Prompt: Without the pictures, output the records below word for word.

Extracted material:

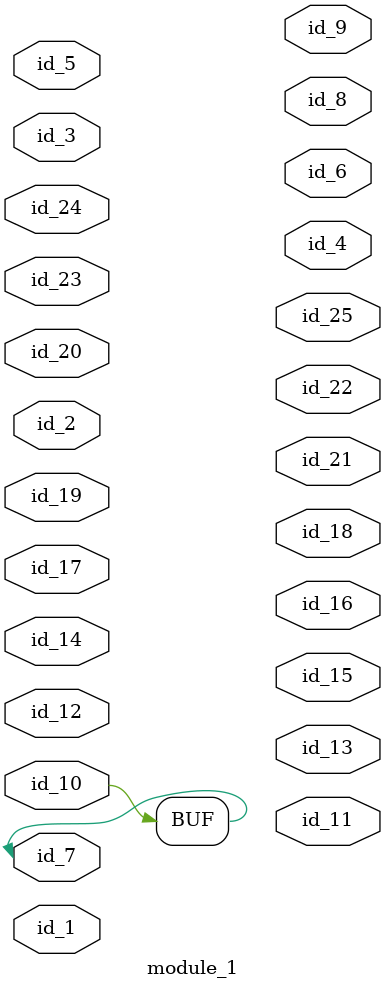
<source format=v>
module module_0 ();
  wire id_1;
  wire id_2;
endmodule
module module_1 (
    id_1,
    id_2,
    id_3,
    id_4,
    id_5,
    id_6,
    id_7,
    id_8,
    id_9,
    id_10,
    id_11,
    id_12,
    id_13,
    id_14,
    id_15,
    id_16,
    id_17,
    id_18,
    id_19,
    id_20,
    id_21,
    id_22,
    id_23,
    id_24,
    id_25
);
  output wire id_25;
  inout wire id_24;
  input wire id_23;
  output wire id_22;
  output wire id_21;
  input wire id_20;
  input wire id_19;
  output wire id_18;
  input wire id_17;
  output wire id_16;
  output wire id_15;
  input wire id_14;
  output wire id_13;
  inout wire id_12;
  output wire id_11;
  inout wire id_10;
  output wire id_9;
  output wire id_8;
  inout wire id_7;
  output wire id_6;
  inout wire id_5;
  output wire id_4;
  input wire id_3;
  input wire id_2;
  inout wire id_1;
  module_0 modCall_1 ();
  assign id_7 = id_10;
endmodule

</source>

Output for this exercise:
<source format=v>
module module_0 ();
  wire id_1;
  wire id_2;
endmodule
module module_1 (
    id_1,
    id_2,
    id_3,
    id_4,
    id_5,
    id_6,
    id_7,
    id_8,
    id_9,
    id_10,
    id_11,
    id_12,
    id_13,
    id_14,
    id_15,
    id_16,
    id_17,
    id_18,
    id_19,
    id_20,
    id_21,
    id_22,
    id_23,
    id_24,
    id_25
);
  output wire id_25;
  inout wire id_24;
  input wire id_23;
  output wire id_22;
  output wire id_21;
  input wire id_20;
  input wire id_19;
  output wire id_18;
  input wire id_17;
  output wire id_16;
  output wire id_15;
  input wire id_14;
  output wire id_13;
  inout wire id_12;
  output wire id_11;
  inout wire id_10;
  output wire id_9;
  output wire id_8;
  inout wire id_7;
  output wire id_6;
  inout wire id_5;
  output wire id_4;
  input wire id_3;
  input wire id_2;
  inout wire id_1;
  module_0 modCall_1 ();
  assign id_7 = id_10;
endmodule

</source>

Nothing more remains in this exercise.